A few months ago, I was participating in a threat hunting exercise on the security side. The gentleman leading the exercise was discussing some scans to run. However, before we did anything, he made sure to state that we should run against a non-production environment first. Apparently, some of his clients needed to be reminded of this rule.
He had a good tale as to why he personally believed in this IT mantra. He was doing vulnerability scanning for a manufacturing firm at one of their plants. Before he performed the scan against the full floor, he wanted to test in a non-critical environment. During the test, one of the key components for manufacturing in this test environment went off-line. When they checked the device, it was just about a brick. I say just about because they were able to reload the firmware. Fully bricked and they wouldn’t have been able to even do that. To verify that it was the scan, he ran the scan against just another of the same type of device again. Same result. The scan was the culprit. Now imagine if they had run the scan against the production floor without testing. It would have ground everything to a halt.

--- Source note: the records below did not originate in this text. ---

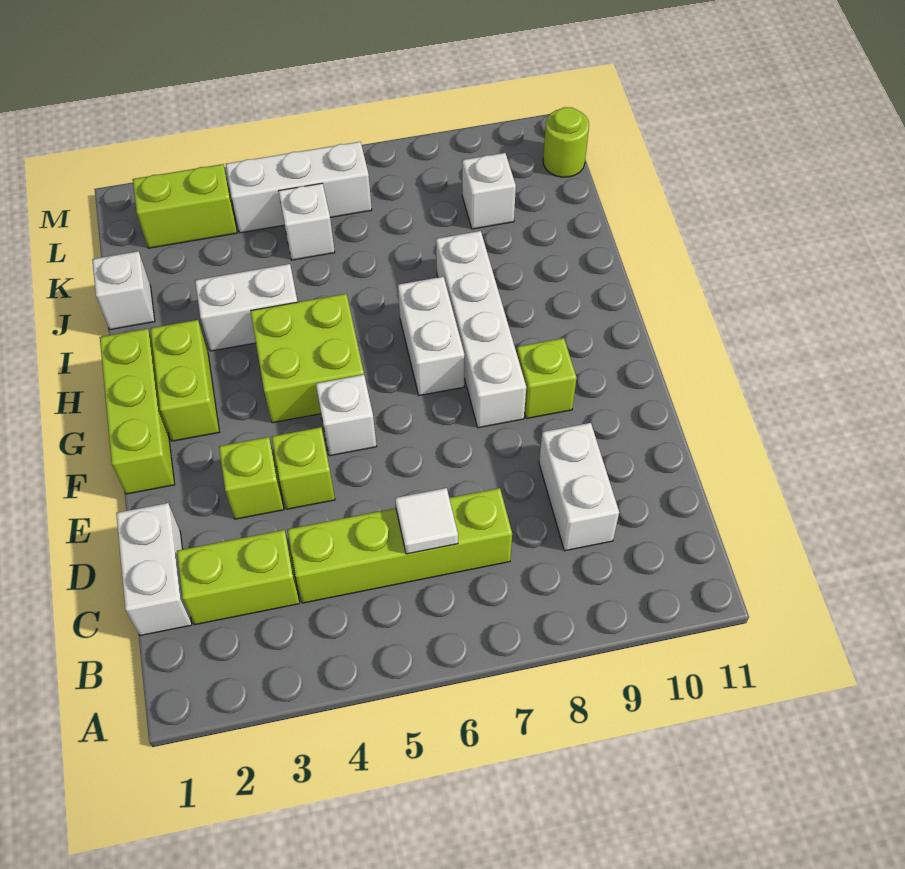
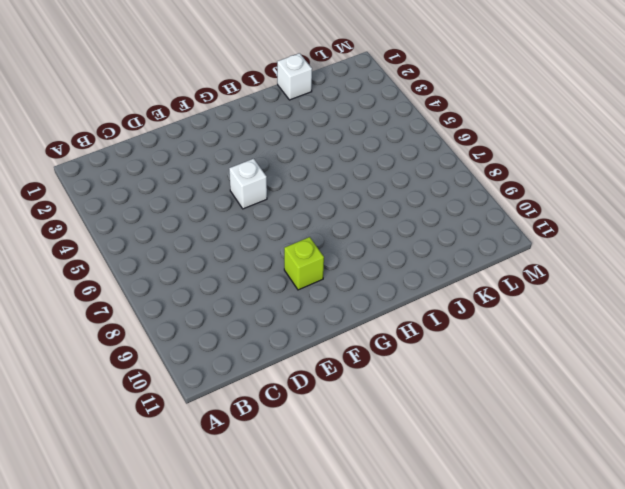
none -> white 1x2 brick [116,503,192,636]
none -> lime 1x2 brick [177,530,300,625]
none -> lime 1x4 brick [287,488,512,603]

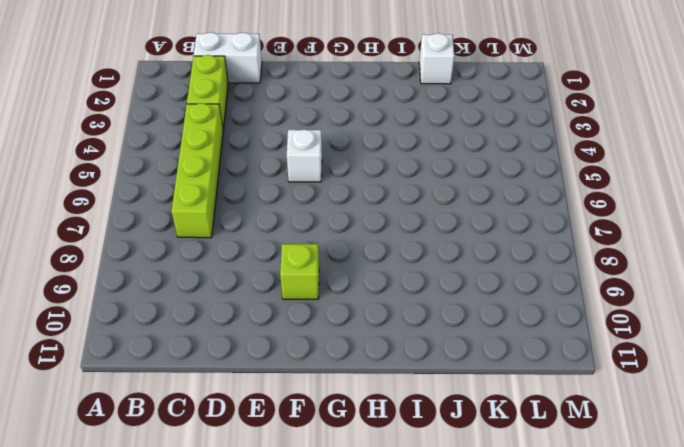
none -> white 1x2 brick [539,423,619,551]
none -> lime 1x1 brick [219,437,284,519]
none -> lime 1x1 brick [272,427,335,509]

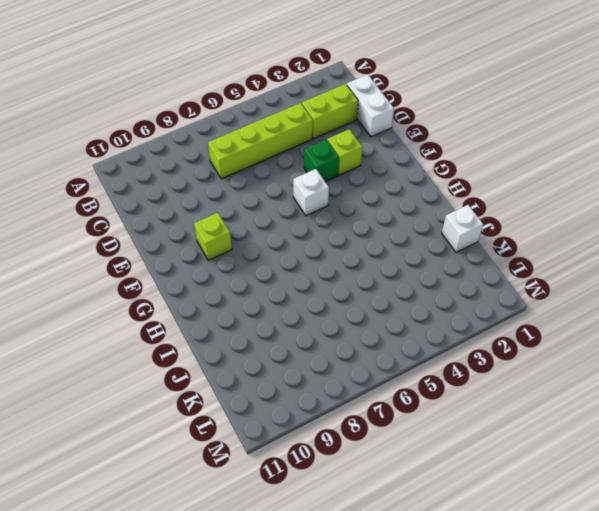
green 1x1 brick [304,140,339,182] -> lime 1x1 brick [272,427,335,509]
none -> white 1x2 brick [539,423,619,551]
none -> lime 1x3 brick [100,329,175,494]
none -> white 1x4 brick [436,231,526,428]

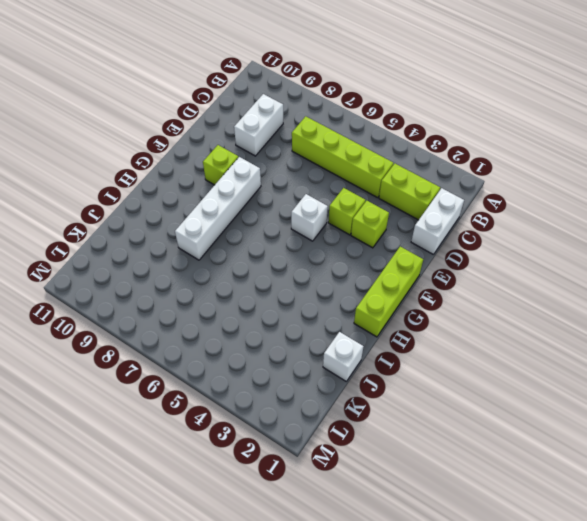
none -> lime 1x2 brick [150,320,219,441]
none -> lime 2x2 brick [251,294,364,423]
none -> white 1x2 brick [398,277,464,395]

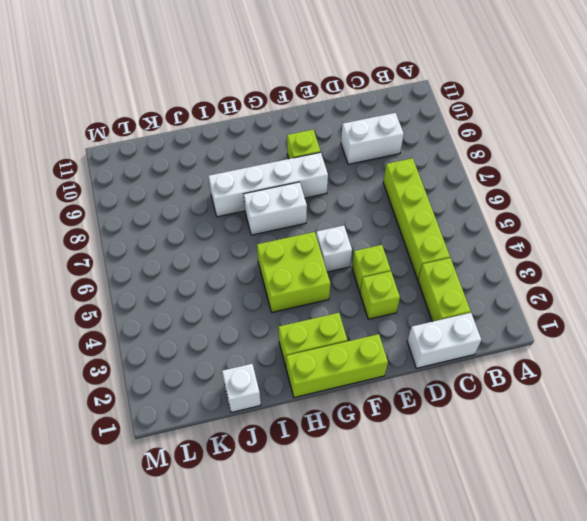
none -> white 1x2 brick [195,264,297,351]
none -> white 1x1 brick [279,183,335,260]
none -> white 1x1 brick [462,153,516,229]

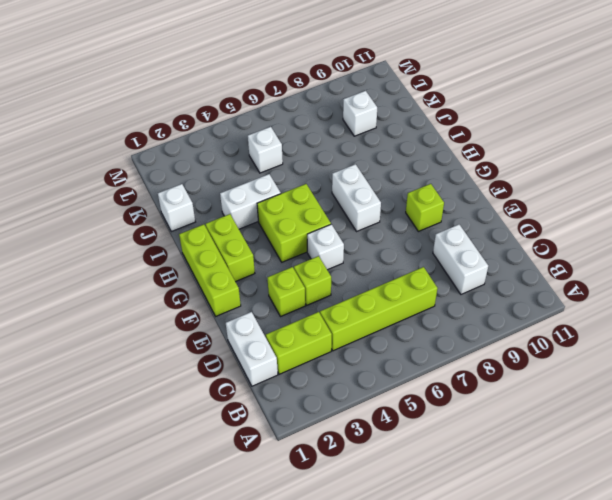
none -> white 1x4 brick [436,231,526,428]
none -> lime 1x2 brick [133,164,237,248]
none -> white 1x3 brick [226,142,372,233]

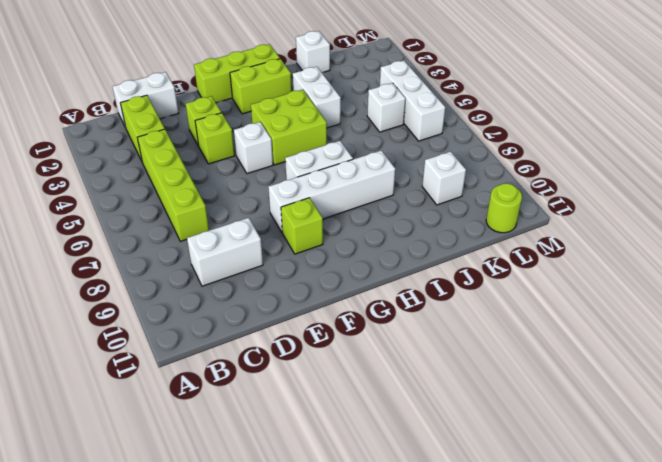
none -> lime 1x2 brick [133,164,237,248]
none -> white 1x1 tile [395,488,458,554]

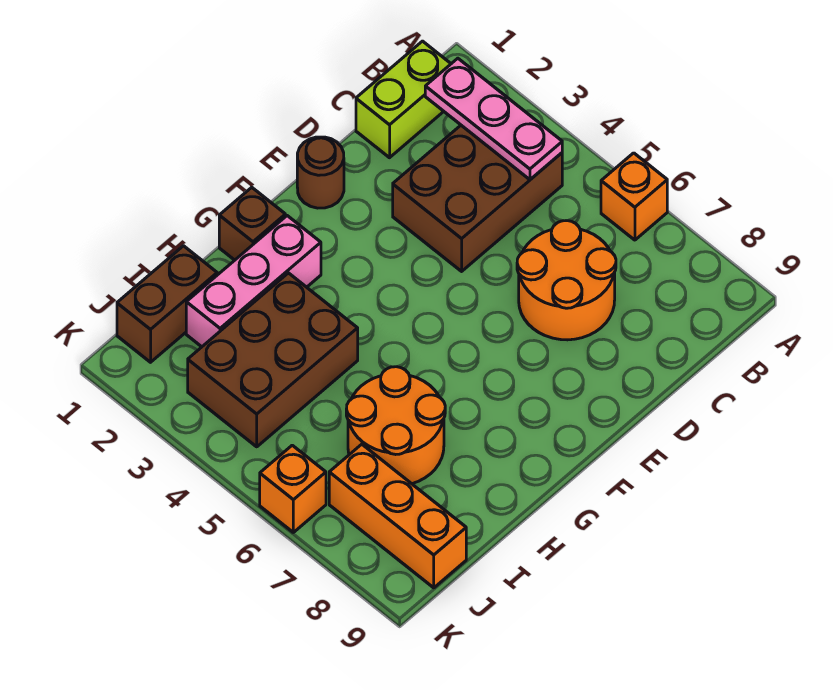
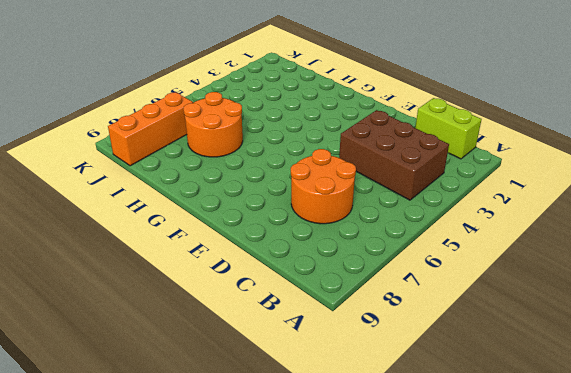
none -> orange 1x1 brick [601,153,667,240]
none -> brown 1x1 round brick [297,137,344,208]
none -> brown 1x1 brick [219,187,285,260]

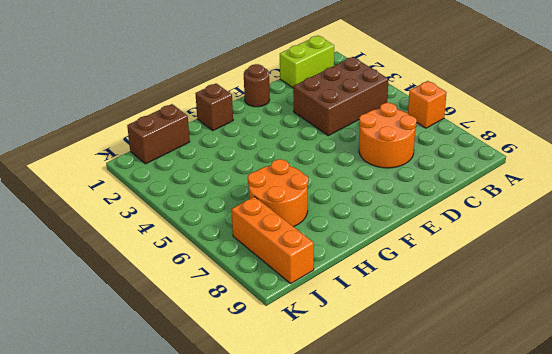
none -> pink 1x3 brick [186,216,321,347]
none -> brown 2x3 brick [188,273,358,447]
none -> orange 1x1 brick [260,445,326,532]

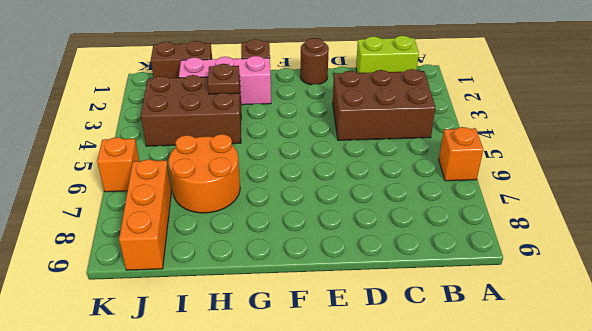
brown 1x1 plate [208,64,240,94] -> none
none -> orange 2x2 round brick [517,221,616,340]
none -> pink 1x3 plate [425,58,562,180]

While the work we do may not have the scale of losses as this gentleman’s could have, the reality is that we should have the expectation that we keep production as stable as possible. Part of that is testing everything first in a like setup that is NOT production. We want to know where stuff is going to break. We want to have the luxury of being able to troubleshoot without having to immediately roll back. Rolling back in production leads to both a loss of reputation and an increase in rework. An increase in rework means we have less time to do new work. Combined loss of reputation as well as less new work being accomplished results in a potentially negative career altering event. That potential goes up based on how much money the organization loses until the rollback is successfully completed.
If your working under an Agile methodology you still cannot ignore this mantra. Agile relies on consistency, such as consistency between environments. Agile also relies on faster feedback loops (AKA adequate but rapid testing). Agile doesn’t mean skipping testing. If you roll directly to production, you’re skipping testing. As time pressed as we can be in IT, there are few instances when we simply don’t have the time to test first.